The House Armed Services Subcommittee on Readiness is holding a hearing this week titled “Department of the Air Force Aircraft Force Structure Reductions.”
The last word of this hearing—reductions—is telling. The subcommittee usually holds hearings in which military officials update the status of their respective branches. However, the U.S. Air Force’s fleet has grown so old and small that the subcommittee feels the need to hold a hearing specifically on its decline.
While many debate the appropriate size of the service branches, the Air Force fleet’s decline has been clear for some time. The B-52 bomber fleet turned 60 this year. Fighter jets have remained in service so long that they are beginning to span generations of pilots. The fleet as a whole is older and smaller than at any point in its history.

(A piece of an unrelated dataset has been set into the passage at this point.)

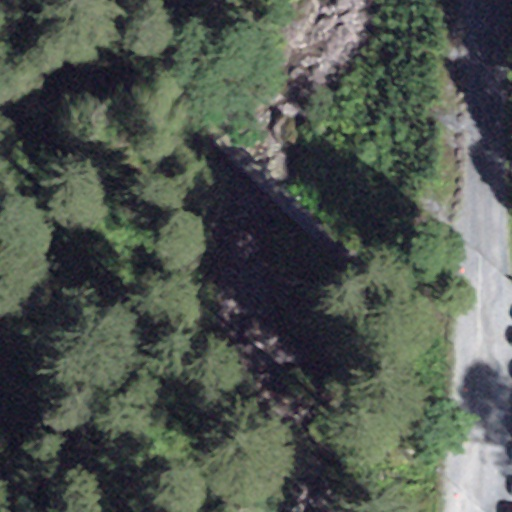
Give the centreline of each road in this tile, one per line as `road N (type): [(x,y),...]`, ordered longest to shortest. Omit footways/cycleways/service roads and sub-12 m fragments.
road 1 (track): [(489,240),(487,511)]
road 2 (unclassified): [(490,0),(489,240)]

President Obama’s fiscal year 2013 budget request would eliminate six tactical fighter squadrons, reduce airlift capability by 130 aircraft, and delay building 179 F-35 Joint Strike Fighters beyond the “future years defense plan”—an inside-the-Beltway term for pushing something five years down the road. While the Administration lauds these reductions as cost-saving efforts, it does not identify how they will affect U.S. national security capability.
As weakening as the President’s budget request is to the defense of the nation, the cuts mandated by sequestration will make that look mild by comparison. Estimated to reduce defense spending by up to $550 billion, these cuts will be so overwhelming that Secretary of Defense Leon Panetta has repeatedly stated that they cannot even plan for their effect.
In August 2011, the subcommittee predicted that the Air Force’s total fighter jet fleet would shrink to 1,512 from today’s 1,990, that the number of strategic bombers would fall from 135 to 101, and that the F-35 Marine Corps variant would “likely” be eliminated.
This last projection is troubling to the Marines, because they have no alternative. There is no other short takeoff and landing fighter platform being developed, and the Marines’ aging Harrier fleet stopped production in 1997. This F-35 variant is particularly significant to allies such as the United Kingdom as well, who have publicly staked their future on this variant. The Administration, in threatening to veto legislation to overturn sequestration, does not responsibly account for these shortfalls.
The Administration has made it clear that national security is its lowest priority. The subcommittee is taking the right step by raising awareness of America’s eroding Air Force. In the Senate, Senator John McCain (R–AZ) introduced legislation mandating a Pentagon report on the effects of sequestration. Others on Capitol Hill should follow these examples and work to reverse cuts that will reduce national security.